* EXTRACTED RECORDS:
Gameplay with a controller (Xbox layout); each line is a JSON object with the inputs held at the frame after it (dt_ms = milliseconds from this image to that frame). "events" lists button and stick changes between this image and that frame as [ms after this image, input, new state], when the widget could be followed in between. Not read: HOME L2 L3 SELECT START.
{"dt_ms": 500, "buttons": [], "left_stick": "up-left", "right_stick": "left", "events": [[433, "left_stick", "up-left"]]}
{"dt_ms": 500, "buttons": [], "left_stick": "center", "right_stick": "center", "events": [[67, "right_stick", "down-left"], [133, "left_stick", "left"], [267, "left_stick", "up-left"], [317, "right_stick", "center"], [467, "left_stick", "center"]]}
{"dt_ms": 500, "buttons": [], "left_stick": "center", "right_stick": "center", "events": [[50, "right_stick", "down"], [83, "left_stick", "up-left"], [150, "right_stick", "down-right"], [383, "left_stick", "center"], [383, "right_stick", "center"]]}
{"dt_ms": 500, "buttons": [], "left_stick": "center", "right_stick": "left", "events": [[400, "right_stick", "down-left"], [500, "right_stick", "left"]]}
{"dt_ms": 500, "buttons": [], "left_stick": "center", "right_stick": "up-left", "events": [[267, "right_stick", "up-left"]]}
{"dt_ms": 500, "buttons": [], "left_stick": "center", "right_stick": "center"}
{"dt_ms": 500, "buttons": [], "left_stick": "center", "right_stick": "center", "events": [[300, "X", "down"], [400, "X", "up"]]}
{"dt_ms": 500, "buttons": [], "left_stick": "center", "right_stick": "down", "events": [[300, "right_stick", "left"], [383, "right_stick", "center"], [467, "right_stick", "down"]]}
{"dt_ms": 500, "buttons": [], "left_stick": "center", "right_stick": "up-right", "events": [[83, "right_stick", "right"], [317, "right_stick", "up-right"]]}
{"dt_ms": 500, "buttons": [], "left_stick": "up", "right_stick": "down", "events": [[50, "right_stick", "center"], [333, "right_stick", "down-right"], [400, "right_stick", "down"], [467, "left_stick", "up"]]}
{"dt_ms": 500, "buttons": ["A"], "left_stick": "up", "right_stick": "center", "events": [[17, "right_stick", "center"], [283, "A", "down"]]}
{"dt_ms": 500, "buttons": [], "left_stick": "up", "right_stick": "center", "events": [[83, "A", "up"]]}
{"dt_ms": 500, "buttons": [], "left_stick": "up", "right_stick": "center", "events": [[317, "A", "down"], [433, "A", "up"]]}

* REQUIRED WORK: Hand back the whole listing, exactly as it is.

* WRITTEN ANSWER:
Gameplay with a controller (Xbox layout); each line is a JSON object with the inputs held at the frame after it (dt_ms = milliseconds from this image to that frame). "events" lists button and stick changes between this image and that frame as [ms after this image, input, new state], when the widget could be followed in between. Not read: HOME L2 L3 SELECT START.
{"dt_ms": 500, "buttons": [], "left_stick": "up-left", "right_stick": "left", "events": [[433, "left_stick", "up-left"]]}
{"dt_ms": 500, "buttons": [], "left_stick": "center", "right_stick": "center", "events": [[67, "right_stick", "down-left"], [133, "left_stick", "left"], [267, "left_stick", "up-left"], [317, "right_stick", "center"], [467, "left_stick", "center"]]}
{"dt_ms": 500, "buttons": [], "left_stick": "center", "right_stick": "center", "events": [[50, "right_stick", "down"], [83, "left_stick", "up-left"], [150, "right_stick", "down-right"], [383, "left_stick", "center"], [383, "right_stick", "center"]]}
{"dt_ms": 500, "buttons": [], "left_stick": "center", "right_stick": "left", "events": [[400, "right_stick", "down-left"], [500, "right_stick", "left"]]}
{"dt_ms": 500, "buttons": [], "left_stick": "center", "right_stick": "up-left", "events": [[267, "right_stick", "up-left"]]}
{"dt_ms": 500, "buttons": [], "left_stick": "center", "right_stick": "center"}
{"dt_ms": 500, "buttons": [], "left_stick": "center", "right_stick": "center", "events": [[300, "X", "down"], [400, "X", "up"]]}
{"dt_ms": 500, "buttons": [], "left_stick": "center", "right_stick": "down", "events": [[300, "right_stick", "left"], [383, "right_stick", "center"], [467, "right_stick", "down"]]}
{"dt_ms": 500, "buttons": [], "left_stick": "center", "right_stick": "up-right", "events": [[83, "right_stick", "right"], [317, "right_stick", "up-right"]]}
{"dt_ms": 500, "buttons": [], "left_stick": "up", "right_stick": "down", "events": [[50, "right_stick", "center"], [333, "right_stick", "down-right"], [400, "right_stick", "down"], [467, "left_stick", "up"]]}
{"dt_ms": 500, "buttons": ["A"], "left_stick": "up", "right_stick": "center", "events": [[17, "right_stick", "center"], [283, "A", "down"]]}
{"dt_ms": 500, "buttons": [], "left_stick": "up", "right_stick": "center", "events": [[83, "A", "up"]]}
{"dt_ms": 500, "buttons": [], "left_stick": "up", "right_stick": "center", "events": [[317, "A", "down"], [433, "A", "up"]]}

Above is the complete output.